WORK INSTRUCTION:
Shown below are entries with pictures; the line with "personalization and meaning." through the line with "Mr. Trettel graduated" is the span to retype exactly, and the pictures stay out.
§ §
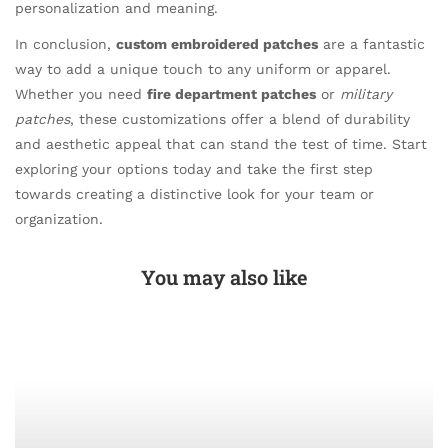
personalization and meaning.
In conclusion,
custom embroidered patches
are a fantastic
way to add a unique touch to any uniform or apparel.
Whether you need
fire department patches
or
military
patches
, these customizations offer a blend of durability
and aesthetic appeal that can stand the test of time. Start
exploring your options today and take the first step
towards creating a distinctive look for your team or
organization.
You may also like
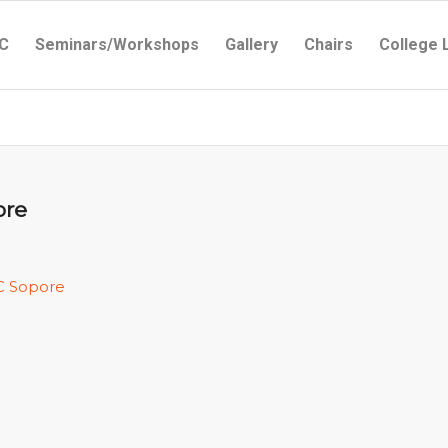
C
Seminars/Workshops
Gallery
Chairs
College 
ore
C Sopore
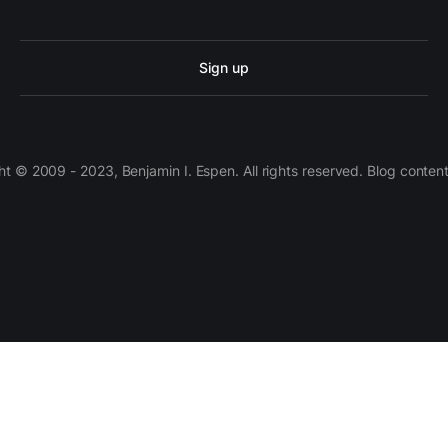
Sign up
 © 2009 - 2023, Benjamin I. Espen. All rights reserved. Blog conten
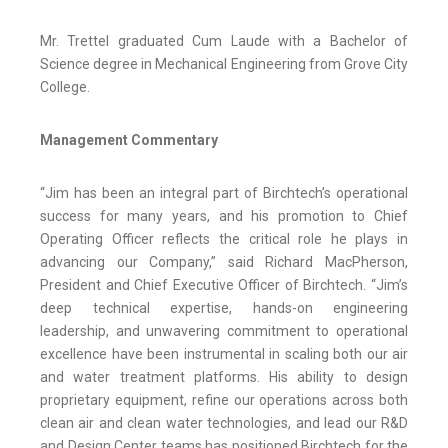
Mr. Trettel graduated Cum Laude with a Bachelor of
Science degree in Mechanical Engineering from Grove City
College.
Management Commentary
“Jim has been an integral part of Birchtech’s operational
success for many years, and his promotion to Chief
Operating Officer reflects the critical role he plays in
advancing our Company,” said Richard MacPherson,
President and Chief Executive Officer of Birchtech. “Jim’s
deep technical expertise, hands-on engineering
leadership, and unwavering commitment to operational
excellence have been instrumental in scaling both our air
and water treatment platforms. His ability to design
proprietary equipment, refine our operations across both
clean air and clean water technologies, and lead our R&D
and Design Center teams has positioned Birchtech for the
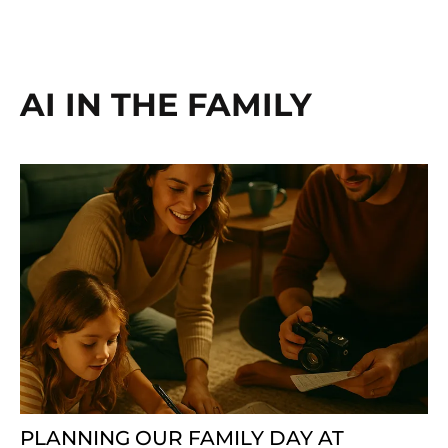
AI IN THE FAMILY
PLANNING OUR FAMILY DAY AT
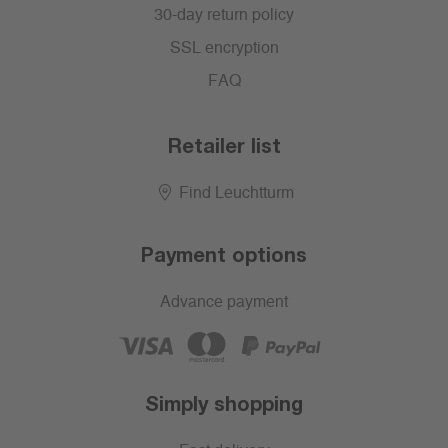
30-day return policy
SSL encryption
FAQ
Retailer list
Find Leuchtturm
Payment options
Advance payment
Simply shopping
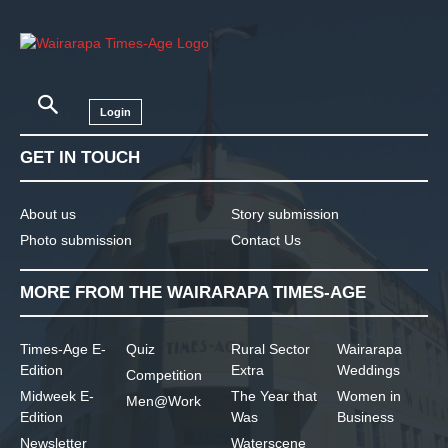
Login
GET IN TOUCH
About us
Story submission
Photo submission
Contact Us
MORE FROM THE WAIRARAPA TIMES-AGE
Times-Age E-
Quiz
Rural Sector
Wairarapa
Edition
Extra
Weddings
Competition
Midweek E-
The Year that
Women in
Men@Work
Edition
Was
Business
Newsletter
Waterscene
§ §
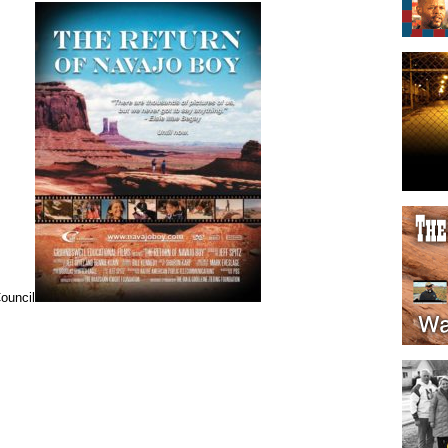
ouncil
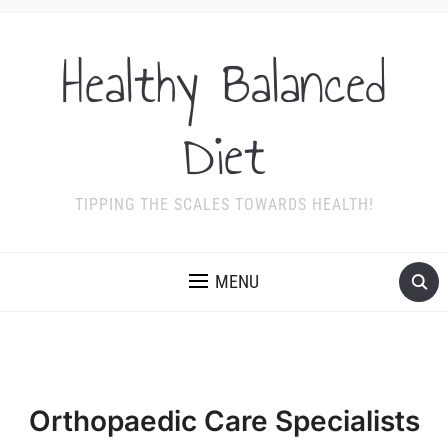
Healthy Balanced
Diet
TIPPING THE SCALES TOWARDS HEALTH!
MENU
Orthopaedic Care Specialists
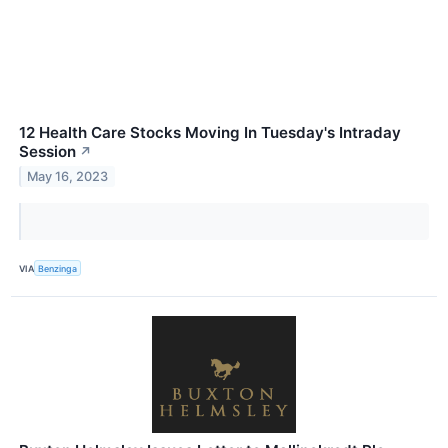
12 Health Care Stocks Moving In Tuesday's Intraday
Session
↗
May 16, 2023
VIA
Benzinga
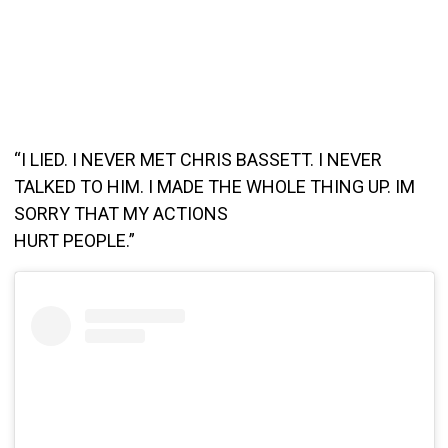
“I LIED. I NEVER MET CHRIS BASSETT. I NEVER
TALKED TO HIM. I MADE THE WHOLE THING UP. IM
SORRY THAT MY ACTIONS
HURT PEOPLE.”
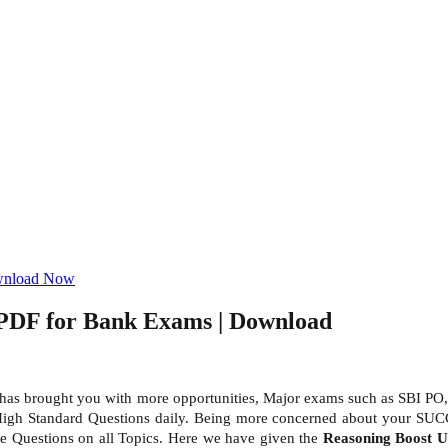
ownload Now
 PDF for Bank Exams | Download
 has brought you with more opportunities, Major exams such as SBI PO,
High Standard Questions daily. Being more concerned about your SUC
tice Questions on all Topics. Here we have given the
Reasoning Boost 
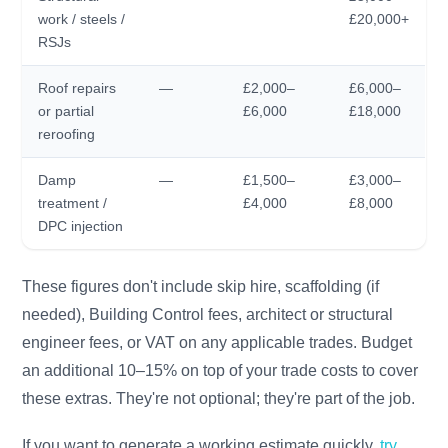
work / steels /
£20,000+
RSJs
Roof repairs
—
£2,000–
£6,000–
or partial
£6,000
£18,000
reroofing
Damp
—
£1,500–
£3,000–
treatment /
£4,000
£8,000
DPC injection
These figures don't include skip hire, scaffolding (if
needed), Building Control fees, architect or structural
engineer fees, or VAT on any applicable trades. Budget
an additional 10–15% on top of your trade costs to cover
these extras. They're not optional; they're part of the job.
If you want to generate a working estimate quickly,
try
§ §
TASK OUTPUT:
personalization and meaning.
In conclusion,
custom embroidered patches
are a fantastic
way to add a unique touch to any uniform or apparel.
Whether you need
fire department patches
or
military
patches
, these customizations offer a blend of durability
and aesthetic appeal that can stand the test of time. Start
exploring your options today and take the first step
towards creating a distinctive look for your team or
organization.
You may also like
C
Seminars/Workshops
Gallery
Chairs
College 
ore
C Sopore
Sign up
 © 2009 - 2023, Benjamin I. Espen. All rights reserved. Blog conten
Mr. Trettel graduated Cum Laude with a Bachelor of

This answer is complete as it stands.